Starting at the line below with "831 614 305" and stopping at the line with "529 231 3.99", please print each line exactly, those two included, and skip every picture.

*-*-*

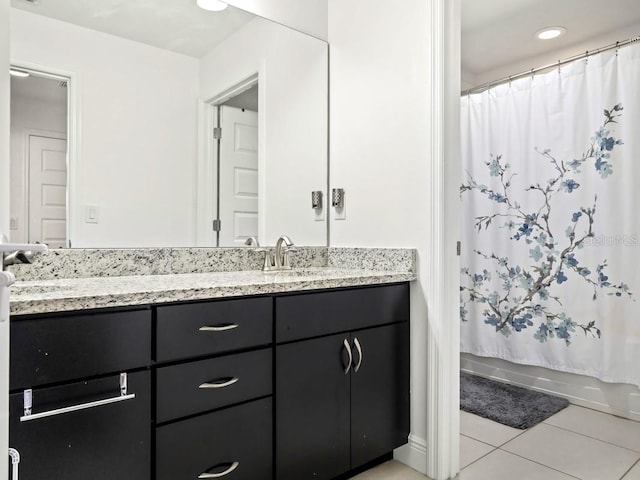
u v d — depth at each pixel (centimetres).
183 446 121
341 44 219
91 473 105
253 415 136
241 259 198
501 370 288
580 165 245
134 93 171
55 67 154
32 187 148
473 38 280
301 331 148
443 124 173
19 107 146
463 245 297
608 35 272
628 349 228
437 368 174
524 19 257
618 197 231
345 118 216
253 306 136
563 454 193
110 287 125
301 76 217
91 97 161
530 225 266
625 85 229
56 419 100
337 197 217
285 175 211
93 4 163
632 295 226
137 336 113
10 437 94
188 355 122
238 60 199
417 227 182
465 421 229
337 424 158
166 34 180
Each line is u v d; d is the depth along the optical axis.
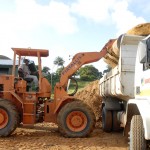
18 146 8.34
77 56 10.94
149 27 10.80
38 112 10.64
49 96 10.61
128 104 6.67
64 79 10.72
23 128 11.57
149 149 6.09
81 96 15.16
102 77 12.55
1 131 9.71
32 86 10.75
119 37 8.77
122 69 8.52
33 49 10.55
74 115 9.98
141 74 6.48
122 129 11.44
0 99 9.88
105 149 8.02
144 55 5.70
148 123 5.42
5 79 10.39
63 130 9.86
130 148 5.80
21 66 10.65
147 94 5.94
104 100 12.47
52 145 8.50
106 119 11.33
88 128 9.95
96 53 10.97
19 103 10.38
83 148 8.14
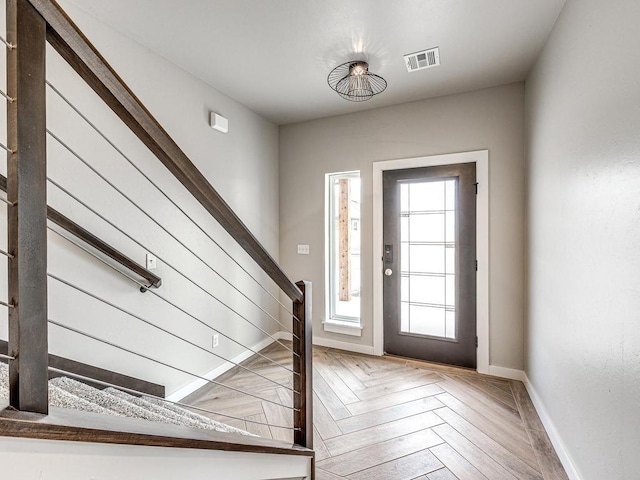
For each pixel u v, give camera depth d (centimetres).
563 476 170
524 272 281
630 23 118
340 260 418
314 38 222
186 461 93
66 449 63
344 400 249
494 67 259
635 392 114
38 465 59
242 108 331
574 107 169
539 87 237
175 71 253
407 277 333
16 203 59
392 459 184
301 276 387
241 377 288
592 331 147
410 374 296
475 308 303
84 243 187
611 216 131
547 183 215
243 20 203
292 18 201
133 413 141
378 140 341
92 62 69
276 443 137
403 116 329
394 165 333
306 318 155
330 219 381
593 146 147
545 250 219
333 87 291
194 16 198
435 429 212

*-*-*

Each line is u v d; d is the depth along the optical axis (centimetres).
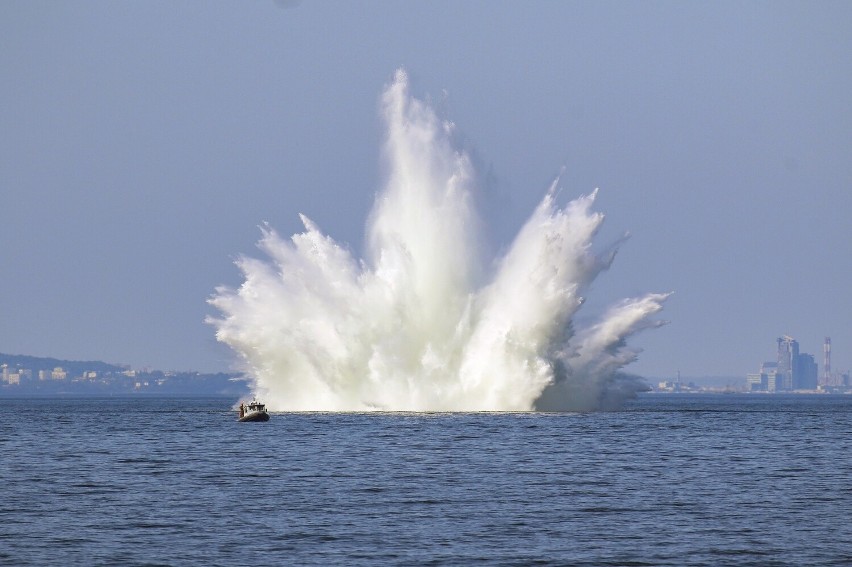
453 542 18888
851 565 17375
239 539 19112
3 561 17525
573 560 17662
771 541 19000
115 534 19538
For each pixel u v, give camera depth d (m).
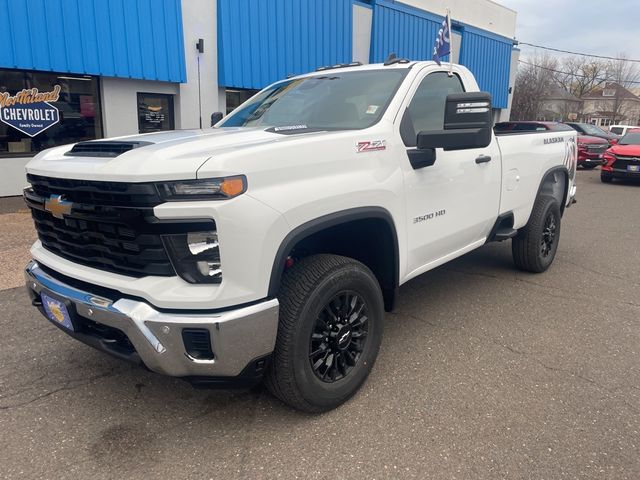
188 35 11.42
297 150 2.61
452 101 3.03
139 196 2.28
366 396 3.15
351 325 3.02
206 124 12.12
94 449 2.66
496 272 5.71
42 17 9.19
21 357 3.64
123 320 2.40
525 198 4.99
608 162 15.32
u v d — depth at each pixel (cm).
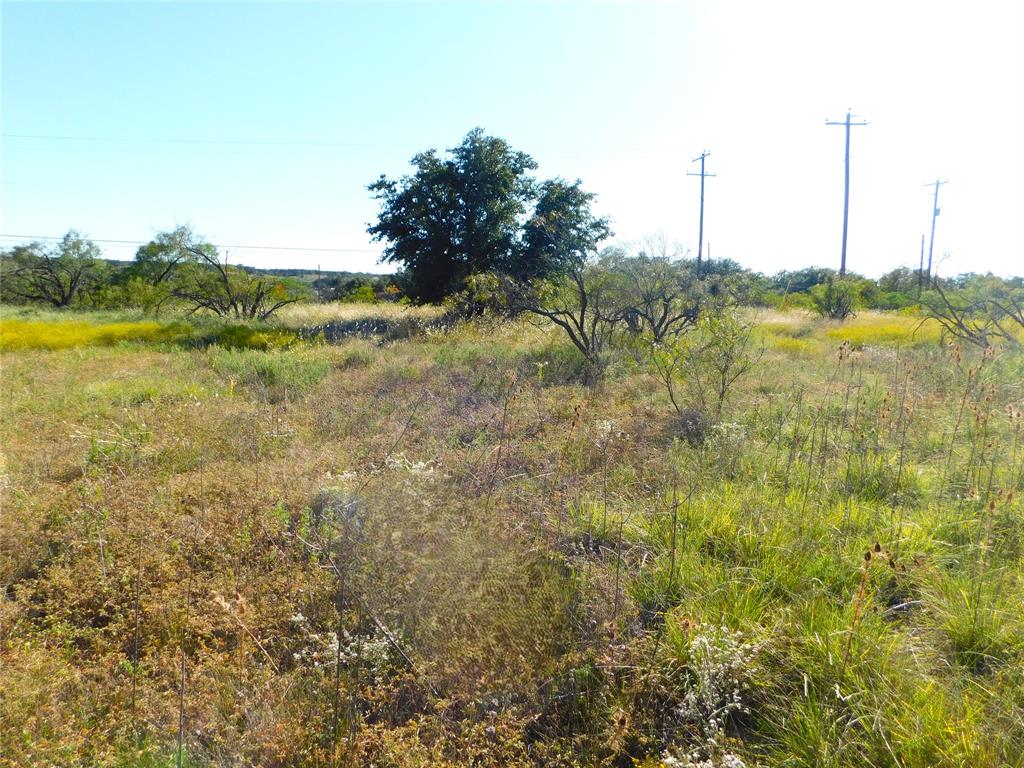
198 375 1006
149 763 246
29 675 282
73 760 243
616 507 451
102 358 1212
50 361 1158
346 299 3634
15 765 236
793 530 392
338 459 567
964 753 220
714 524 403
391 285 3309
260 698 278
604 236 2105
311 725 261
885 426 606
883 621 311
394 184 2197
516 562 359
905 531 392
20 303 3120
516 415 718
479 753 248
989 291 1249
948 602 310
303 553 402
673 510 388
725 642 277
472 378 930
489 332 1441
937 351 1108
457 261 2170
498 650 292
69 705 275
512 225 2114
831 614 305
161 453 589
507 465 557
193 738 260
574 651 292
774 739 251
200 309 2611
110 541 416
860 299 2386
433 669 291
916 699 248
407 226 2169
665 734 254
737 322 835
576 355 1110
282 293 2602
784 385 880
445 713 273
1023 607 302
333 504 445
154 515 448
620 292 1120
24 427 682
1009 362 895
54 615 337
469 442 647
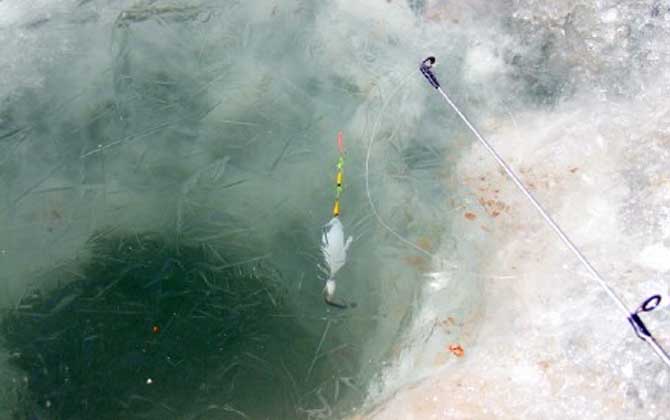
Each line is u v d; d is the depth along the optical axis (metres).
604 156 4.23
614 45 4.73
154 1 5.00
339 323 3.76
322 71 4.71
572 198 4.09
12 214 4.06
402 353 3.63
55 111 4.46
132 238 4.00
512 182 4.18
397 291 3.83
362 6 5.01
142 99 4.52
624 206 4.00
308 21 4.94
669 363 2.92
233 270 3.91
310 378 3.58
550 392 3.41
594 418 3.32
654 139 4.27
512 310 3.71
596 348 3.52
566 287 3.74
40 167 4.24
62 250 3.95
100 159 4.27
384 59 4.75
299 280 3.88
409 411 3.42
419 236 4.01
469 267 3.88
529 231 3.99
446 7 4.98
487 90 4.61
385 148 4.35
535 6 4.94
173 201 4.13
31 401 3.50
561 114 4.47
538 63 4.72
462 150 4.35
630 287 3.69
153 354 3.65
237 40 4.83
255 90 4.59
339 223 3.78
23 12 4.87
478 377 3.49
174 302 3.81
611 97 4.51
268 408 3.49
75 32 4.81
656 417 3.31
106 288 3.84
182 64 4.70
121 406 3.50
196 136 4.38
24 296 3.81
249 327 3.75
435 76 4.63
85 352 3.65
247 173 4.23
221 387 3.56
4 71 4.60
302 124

*-*-*

#### TASK RESPONSE:
831 614 305
161 453 589
507 465 557
193 738 260
574 651 292
774 739 251
200 309 2611
110 541 416
860 299 2386
433 669 291
916 699 248
407 226 2169
665 734 254
737 322 835
576 355 1110
282 293 2602
784 385 880
445 713 273
1023 607 302
333 504 445
154 515 448
620 292 1120
24 427 682
1009 362 895
54 615 337
469 442 647
Each line is u v d; d is the depth along the optical axis (metres).
604 156 4.23
614 45 4.73
154 1 5.00
339 323 3.76
322 71 4.71
572 198 4.09
12 214 4.06
402 353 3.63
55 111 4.46
132 238 4.00
512 182 4.18
397 291 3.83
362 6 5.01
142 99 4.52
624 206 4.00
308 21 4.94
669 363 2.92
233 270 3.91
310 378 3.58
550 392 3.41
594 418 3.32
654 139 4.27
512 310 3.71
596 348 3.52
566 287 3.74
40 167 4.24
62 250 3.95
100 159 4.27
384 59 4.75
299 280 3.88
409 411 3.42
419 236 4.01
469 267 3.88
529 231 3.99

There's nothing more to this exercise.